Department of Genome Sciences, University of Washington, Seattle, WA, USA.
Department of Biomedical Informatics, The Ohio State University, Columbus, OH, USA.
Mol Biol Evol. 2022 May 3;39(5). doi: 10.1093/molbev/msac105.
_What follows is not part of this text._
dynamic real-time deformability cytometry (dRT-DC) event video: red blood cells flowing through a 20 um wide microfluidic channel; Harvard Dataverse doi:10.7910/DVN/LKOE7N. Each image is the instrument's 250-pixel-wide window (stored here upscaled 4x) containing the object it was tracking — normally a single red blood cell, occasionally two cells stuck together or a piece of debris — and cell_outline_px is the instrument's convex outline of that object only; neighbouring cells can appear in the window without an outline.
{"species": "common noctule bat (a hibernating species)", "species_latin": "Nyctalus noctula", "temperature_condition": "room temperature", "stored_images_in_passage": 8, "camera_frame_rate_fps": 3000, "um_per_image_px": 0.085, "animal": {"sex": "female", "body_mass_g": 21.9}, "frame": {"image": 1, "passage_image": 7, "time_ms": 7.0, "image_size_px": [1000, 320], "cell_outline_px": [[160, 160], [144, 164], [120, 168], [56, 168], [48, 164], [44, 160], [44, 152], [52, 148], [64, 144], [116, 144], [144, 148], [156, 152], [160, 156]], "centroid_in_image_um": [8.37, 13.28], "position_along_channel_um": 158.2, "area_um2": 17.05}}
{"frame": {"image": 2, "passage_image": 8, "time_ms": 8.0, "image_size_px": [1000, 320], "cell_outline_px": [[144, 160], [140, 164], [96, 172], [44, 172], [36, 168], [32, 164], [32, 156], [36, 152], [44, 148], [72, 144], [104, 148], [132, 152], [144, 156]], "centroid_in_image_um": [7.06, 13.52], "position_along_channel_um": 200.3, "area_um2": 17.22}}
The rapid evolution of fertilization proteins has generated remarkable diversity in molecular structure and function. Glycoproteins of vertebrate egg coats contain multiple zona pellucida (ZP)-N domains (1-6 copies) that facilitate multiple reproductive functions, including species-specific sperm recognition. In this report, we integrate phylogenetics and machine learning to investigate how ZP-N domains diversify in structure and function. The most C-terminal ZP-N domain of each paralog is associated with another domain type (ZP-C), which together form a "ZP module." All modular ZP-N domains are phylogenetically distinct from nonmodular or free ZP-N domains. Machine learning-based classification identifies eight residues that form a stabilizing network in modular ZP-N domains that is absent in free domains. Positive selection is identified in some free ZP-N domains. Our findings support that strong purifying selection has conserved an essential structural core in modular ZP-N domains, with the relaxation of this structural constraint allowing free N-terminal domains to functionally diversify.
受精蛋白的快速进化产生了分子结构和功能的显著多样性。脊椎动物卵壳的糖蛋白含有多个透明带(ZP)-N 结构域(1-6 个拷贝),有助于多种生殖功能,包括种特异性精子识别。在本报告中,我们整合系统发生学和机器学习来研究 ZP-N 结构域如何在结构和功能上多样化。每个同源物的最 C 末端 ZP-N 结构域与另一种结构域类型(ZP-C)相关联,它们共同形成“ZP 模块”。所有模块化 ZP-N 结构域在系统发生上与非模块化或游离的 ZP-N 结构域不同。基于机器学习的分类确定了八个残基,这些残基在模块化 ZP-N 结构域中形成一个稳定的网络,而在游离结构域中不存在该网络。一些游离的 ZP-N 结构域中存在正选择。我们的发现支持这样的观点,即强烈的净化选择保守了模块化 ZP-N 结构域中一个重要的结构核心,而这种结构约束的放松允许游离的 N 端结构域在功能上多样化。